Originality is not dead in Hollywood. Uncovering it just requires that the industry take a chance on creative voices with something to say. Take Jordan Peele for example. The writer-director’s psychological/satirical horror film ‘Get Out’ is the highest-grossing original debut EVER. 1999’s ‘The Blair Witch Project’ held the top spot for nearly 20 years, until the success of Peele’s first film. And the success is, quite simply, extraordinary. It continues to do things that are generally unheard of for low-budget, early-year releases without big stars. Dollars on dollars. Records on records.
This isn’t going to be a column on how directors are lured into making boilerplate franchise films like Marvel’s. I mean, Tony Stark only built his first set of Iron Man armor out of boilerplate. Since then it’s all been high-tech, bleeding-edge alloys. and a limitless energy source, contained within a metal sphere the size of a softball, out of goat dung and spent 7.62mm rounds. In a cave…with a box of scraps. Maybe these days the only way they can actually get funding for their own films, is to direct a franchise film. Not just these days. Orson Welles more or less functioned the same way making films for studios while simultaneously filming something else for himself with the profits (and locations). Plus, it doesn’t hurt to work on a big project with lots of moving parts like a Marvel movie and learn how they function. I’m sure it helps develop skills that directors can use in later work. Experience can only be gained, not lost. It also helps because it allows filmmakers to get an early glimpse of major studio involvement and how they can work with that.
It’s fortunate he did this with Blumhouse. A) They’re all about genre, especially horror. B) They aren’t adverse to getting behind an arthouse movie. C) He just made them a boatload of cash so they should be open to his ideas. D) They have a boatload of cash. Also, Those guys don’t give a f*ck. If you got spaghetti, they got a wall.
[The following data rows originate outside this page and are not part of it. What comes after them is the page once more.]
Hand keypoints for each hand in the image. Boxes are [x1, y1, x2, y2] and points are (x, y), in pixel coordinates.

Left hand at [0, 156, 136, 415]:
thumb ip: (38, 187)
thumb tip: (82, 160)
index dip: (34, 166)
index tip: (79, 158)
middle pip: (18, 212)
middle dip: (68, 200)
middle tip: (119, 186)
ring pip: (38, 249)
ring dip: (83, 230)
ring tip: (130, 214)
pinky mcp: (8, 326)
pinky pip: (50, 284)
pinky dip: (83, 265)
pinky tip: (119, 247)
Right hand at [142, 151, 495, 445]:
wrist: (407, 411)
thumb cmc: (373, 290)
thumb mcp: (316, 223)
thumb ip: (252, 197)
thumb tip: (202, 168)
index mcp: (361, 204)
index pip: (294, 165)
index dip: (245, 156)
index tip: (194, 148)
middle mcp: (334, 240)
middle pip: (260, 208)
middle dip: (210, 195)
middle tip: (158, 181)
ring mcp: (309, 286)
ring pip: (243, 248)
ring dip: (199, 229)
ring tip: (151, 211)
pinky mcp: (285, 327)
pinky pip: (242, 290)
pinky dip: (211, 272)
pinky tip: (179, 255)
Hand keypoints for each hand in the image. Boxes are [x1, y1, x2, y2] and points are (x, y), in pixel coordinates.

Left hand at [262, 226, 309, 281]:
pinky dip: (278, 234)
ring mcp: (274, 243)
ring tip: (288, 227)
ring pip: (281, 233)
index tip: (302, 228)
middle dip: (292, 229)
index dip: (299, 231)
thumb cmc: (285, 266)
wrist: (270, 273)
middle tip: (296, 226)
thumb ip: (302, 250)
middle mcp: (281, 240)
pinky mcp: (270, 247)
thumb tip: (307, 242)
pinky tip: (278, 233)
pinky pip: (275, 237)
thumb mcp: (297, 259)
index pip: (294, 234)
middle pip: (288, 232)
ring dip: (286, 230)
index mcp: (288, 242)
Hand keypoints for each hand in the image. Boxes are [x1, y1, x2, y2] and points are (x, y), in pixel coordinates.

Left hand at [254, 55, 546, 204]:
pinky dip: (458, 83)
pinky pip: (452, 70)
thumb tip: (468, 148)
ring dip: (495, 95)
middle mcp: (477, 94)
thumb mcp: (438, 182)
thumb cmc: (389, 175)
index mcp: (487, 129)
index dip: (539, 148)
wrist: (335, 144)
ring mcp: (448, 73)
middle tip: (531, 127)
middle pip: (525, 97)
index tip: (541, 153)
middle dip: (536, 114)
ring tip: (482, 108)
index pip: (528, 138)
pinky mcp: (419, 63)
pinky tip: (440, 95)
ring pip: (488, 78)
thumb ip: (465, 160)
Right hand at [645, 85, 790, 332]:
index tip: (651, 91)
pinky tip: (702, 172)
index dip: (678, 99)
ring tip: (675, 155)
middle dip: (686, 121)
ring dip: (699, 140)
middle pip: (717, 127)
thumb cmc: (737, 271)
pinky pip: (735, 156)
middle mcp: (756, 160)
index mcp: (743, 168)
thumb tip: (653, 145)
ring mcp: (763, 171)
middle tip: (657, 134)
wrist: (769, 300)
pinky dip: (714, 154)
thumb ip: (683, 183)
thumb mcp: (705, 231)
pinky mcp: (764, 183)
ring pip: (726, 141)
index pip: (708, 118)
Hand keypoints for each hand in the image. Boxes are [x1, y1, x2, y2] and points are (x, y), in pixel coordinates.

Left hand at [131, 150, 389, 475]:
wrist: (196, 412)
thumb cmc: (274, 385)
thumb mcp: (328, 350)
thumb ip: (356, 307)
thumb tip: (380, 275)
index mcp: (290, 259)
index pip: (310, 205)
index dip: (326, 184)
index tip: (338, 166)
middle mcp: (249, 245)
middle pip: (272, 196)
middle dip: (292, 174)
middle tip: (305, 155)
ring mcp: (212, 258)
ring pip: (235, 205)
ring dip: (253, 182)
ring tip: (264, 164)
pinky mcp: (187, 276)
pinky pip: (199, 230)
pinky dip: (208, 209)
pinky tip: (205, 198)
I like it when talented people are successful. I think Jordan Peele should do whatever he wants to do. He seems happy to compromise on budget, which puts him in the same company as the Coen’s, Tarantino, the Anderson’s (PT and Wes), etc. Seems like the sky is still the limit, creatively. Can’t we just hope he turns out more original stuff? I’d rather have whatever he comes up with on a bad day (and, yes, I saw ‘Keanu’) than just have him plugged into the “Hollywood” machine. I would rather see Peele, and any talented genre director, for that matter, continue to march to the beat of his own drum before becoming yet another once-promising cog in the tentpole machine. He’s doing good work. To see his voice and directorial chops disappear into a remake as pointless as a live-action ‘Akira’, a film whose strengths lie in its animation and which truly doesn’t need to be updated or anglicized (as if any work ever does), would be an enormous disappointment. He delivered a fresh original horror movie with no stars and made it a hit. Let’s have him do more of that before more of the same. For me, he most likely joins the ranks of Scorsese, Fincher, Tarantino, and P.T. Anderson – (assuming ‘Get Out’ wasn’t a fluke) directors who consistently deliver original and captivating work and whose next films I’m always anxiously awaiting. With this, ‘Moonlight’, and Ava DuVernay’s successes, it’s possible that we’ll get to see even more differing voices in films. Hope so, anyway.